Surprise Medical Bills Are Not the Problem—The Network Is

Patients Are Forced Into Networks Because Congress Established Health Plans to Ration Care

ST. PAUL, Minn.—It’s an all-too-common problem many Americans have faced.

Patients visit a hospital or provider for a service or treatment they thought was “covered” by their insurance, only to receive a surprise medical bill weeks later with out-of-pocket costs totaling hundreds or even thousands of dollars.

Citizens’ Council for Health Freedom (CCHF) has an answer to the question: If patients are “covered” by insurance, why does this happen?

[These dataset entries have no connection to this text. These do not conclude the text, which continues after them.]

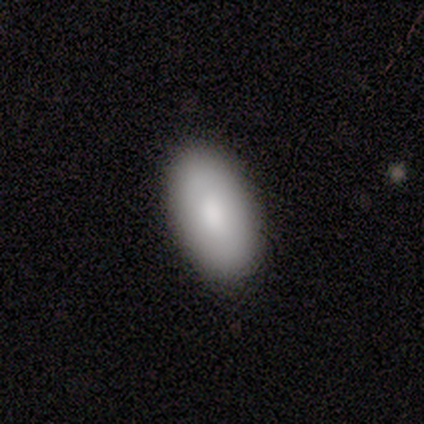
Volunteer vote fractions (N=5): Smooth or featured? 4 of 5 (80%) said smooth. How rounded? 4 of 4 (100%) said in between. Merging? 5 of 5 (100%) said none.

“Actually, surprise medical bills are not the main problem,” said award-winning author and CCHF president and co-founder Twila Brase.“The problem is the network. Surprise medical bills come from out-of-network doctors and facilities. In real health insurance, the indemnity kind, there are no networks. Surprise medical bills come because even though an insured patient may go to a network hospital, the emergency room doctor, radiologist or specialist may not be part of the health plan’s network. 

“Patients then receive this unpleasant surprise because they have unknowingly gone outside the network and are facing a separate out-of-network deductible,” said Brase, “which could be higher than their in-network deductible. Patients have been forced into networks because Congress established and has now imposed through the ACA health plans for all Americans. Those health plans use networks to ration care. 

“Instead of getting rid of health plans and these surprise medical bills, Congress is considering price controls that would cap payments to out-of-network doctors,” Brase continued. “California and other states are looking at legislation to limit what out-of-network doctors can charge in-network patients. This ill-advised attempt at price control would essentially make all doctors into network doctors, expanding health plan payment controls to doctors who haven’t agreed by contract to network pricing. If this happens, we expect many doctors to stop practicing altogether, reducing access to care.”

Telling doctors what they can and can’t charge when they are not in a network fits the socialist model, Brase added. In fact, in response to an article in National Review that outlines how socialist Sen. Bernie Sanders touts health care as a “right,” Brase recently tweeted:

  1. There’s no such thing as “health care.” There is medical care and medical insurance.
  2. A right to coverage is NOT a right to care.
  3. A “right to care” (treatment) is the “right” to make doctors into serfs by government force.
  4. There is a right to NOT be a doctor.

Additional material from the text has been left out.